25 août 2017

Bernal au-dessus du lot

Le grimpeur colombien a fait le « break » dès la première arrivée en altitude dans la station d’Hauteluce – Les Saisies. Il semble très supérieur à ses adversaires.

Les Colombiens attendent toujours celui qui signera la première victoire « historique » dans le Tour de France même s’ils possèdent déjà une génération très brillante. En attendant, Egan Bernal, vingt ans seulement, a déjà pris une sérieuse option pour devenir dimanche le sixième grimpeur sud-américain à remporter le Tour de l’Avenir après Alfonso Florez (1980), Martin Ramirez (1985) et plus récemment Nairo Quintana (2010), Esteban Chaves (2011) et Miguel-Angel Lopez (2014).

Egan Bernal s’est tout simplement hissé très au-dessus du lot lors de la première arrivée en altitude, à Hauteluce – Les Saisies (15,6 km d’ascension à 5,7% de moyenne) à l’issue d’une étape entièrement sous contrôle de sa sélection nationale. Le Colombien au visage en forme de lame de couteau a fait le « break » à une dizaine de kilomètres du sommet, pour déborder tour à tour les échappés du départ, dont l’Allemand Schinnagel, le dernier à résister, et l’Autrichien Patrick Gamper, maillot jaune depuis Amboise et qui avait décidé de tomber avec les honneurs, quand bien même il acheva l’étape dans un « gruppetto » à un quart d’heure.

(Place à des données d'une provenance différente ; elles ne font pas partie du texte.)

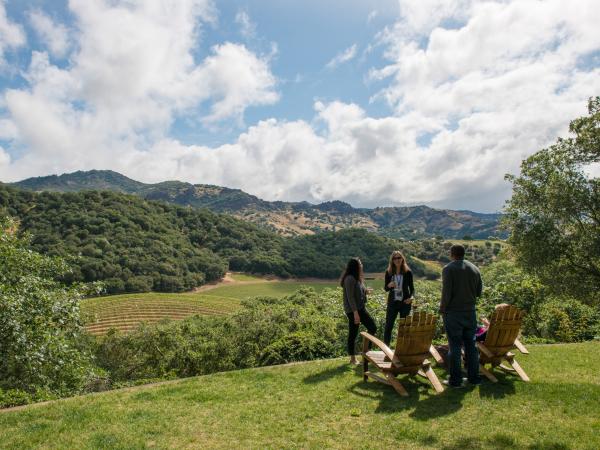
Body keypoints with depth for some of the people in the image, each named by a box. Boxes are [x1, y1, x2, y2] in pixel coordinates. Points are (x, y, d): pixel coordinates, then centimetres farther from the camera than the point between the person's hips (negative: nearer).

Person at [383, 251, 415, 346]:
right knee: (388, 326, 2)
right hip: (392, 302, 1)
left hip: (405, 303, 0)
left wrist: (411, 297, -15)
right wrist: (389, 285, -18)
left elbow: (412, 288, 3)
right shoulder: (389, 272, -1)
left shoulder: (408, 272, -3)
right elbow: (385, 288, 4)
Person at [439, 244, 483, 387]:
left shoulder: (448, 269, -12)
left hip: (453, 313, -5)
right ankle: (474, 377, 23)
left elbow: (446, 293, -17)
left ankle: (455, 380, 7)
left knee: (455, 346, 1)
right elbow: (479, 292, 10)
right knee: (471, 344, 15)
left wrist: (442, 309, -4)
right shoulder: (474, 269, 5)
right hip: (470, 312, 5)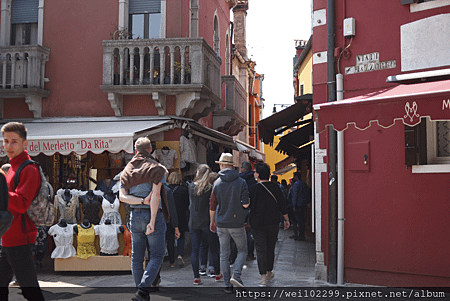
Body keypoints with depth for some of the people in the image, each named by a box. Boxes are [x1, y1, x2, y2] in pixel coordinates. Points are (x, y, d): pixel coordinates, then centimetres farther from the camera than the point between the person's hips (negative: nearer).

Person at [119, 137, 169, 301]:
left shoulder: (127, 170, 10)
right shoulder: (157, 168, -6)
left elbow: (122, 196, -3)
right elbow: (156, 195, -16)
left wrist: (142, 201, -11)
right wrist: (153, 221, -18)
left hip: (135, 216, 5)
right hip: (153, 215, -5)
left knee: (137, 257, 11)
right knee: (157, 256, 3)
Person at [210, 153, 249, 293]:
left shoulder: (217, 183, -1)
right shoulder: (241, 182, -6)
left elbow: (212, 206, 2)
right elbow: (246, 204, -12)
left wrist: (212, 221, 15)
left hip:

Il y avait également une bonne vingtaine de minutes que Bernal avait triomphé lorsque son compatriote Alvaro Hodeg, le sprinteur de l’équipe sud-américaine, vainqueur mercredi à Saint-Amand – Montrond, franchit la ligne à son tour et s’approcha du podium pour enlacer son leader, comme pour faire le trait d’union entre les deux succès colombiens de nature diamétralement opposée. En ce qui concerne les grimpeurs, Bernal les a tous surclassés, avec une minute toute ronde d’avance sur son plus proche poursuivant, le Britannique James Knox, et un peu plus sur un petit groupe au sein duquel figurait le petit format belge Bjorg Lambrecht et l’Australien Lucas Hamilton, mais pas un autre favori, l’Américain Neilsson Powless en retrait (à 2’5’’) et encore moins le Russe Pavel Sivakov, lauréat du Giro espoirs, attardé à plus de six minutes.

Considéré comme le grand favori de l’épreuve, sur la foi de ses récents succès au Tour de Savoie – Mont-Blanc et du Tour de Roumanie, mais aussi de ses performances à l’échelon « pro » (meilleur jeune du Tour des Alpes et de la Semaine Coppi – Bartali, 16e de Tirreno – Adriatico), Bernal a donc pleinement justifié son statut. « Cette course est la plus importante au monde pour les espoirs, c’est donc ma plus belle victoire » a-t-il apprécié.

Issu du VTT, mais repéré très vite par le manager italien Gianni Savio venu ce week-end en visite sur l’épreuve, Egan Bernal avait signé comme professionnel pour l’équipe Androni dès l’âge de dix-huit ans, et pour quatre ans. Il lui reste donc deux ans de contrat mais cette nouvelle pépite n’a pas échappé aux convoitises des équipes World Tour. « Il partira, admet son manager Gianni Savio. C’est normal qu’il aille dans une grande équipe. » Même si cela n’a pas encore été officialisé, cela devrait être la Sky qui reversera alors une prime de valorisation à l’équipe italienne qui évolue en deuxième division.

Sa supériorité manifeste semble établie, et la cohésion de son équipe rend désormais la tâche de ses adversaires très délicate, alors que l’étape « reine » est pour ce samedi entre Albertville et Sainte-Foy – Tarentaise (120,5 km) avec une nouvelle arrivée en montée précédée du Cormet de Roselend et de l’ascension des Arcs et que les deux dernières étapes seront télévisées en direct dans son pays (comme sur Eurosport et France 3 Auvergne – Rhône-Alpes et Bretagne).

Quant aux espoirs français, jusque-là assez discrets à l’exception de la première étape autour de Loudéac, ils ont été assez largement dépassés pour cette entame de la montagne. Le champion de France espoirs, Victor Lafay, a logiquement été le meilleur d’entre eux (15e) aux Saisies où seul Aurélien Paret – Peintre et le régional d’Auvergne – Rhône-Alpes Aurélien Doleatto l’ont accompagné dans le « top 20 ».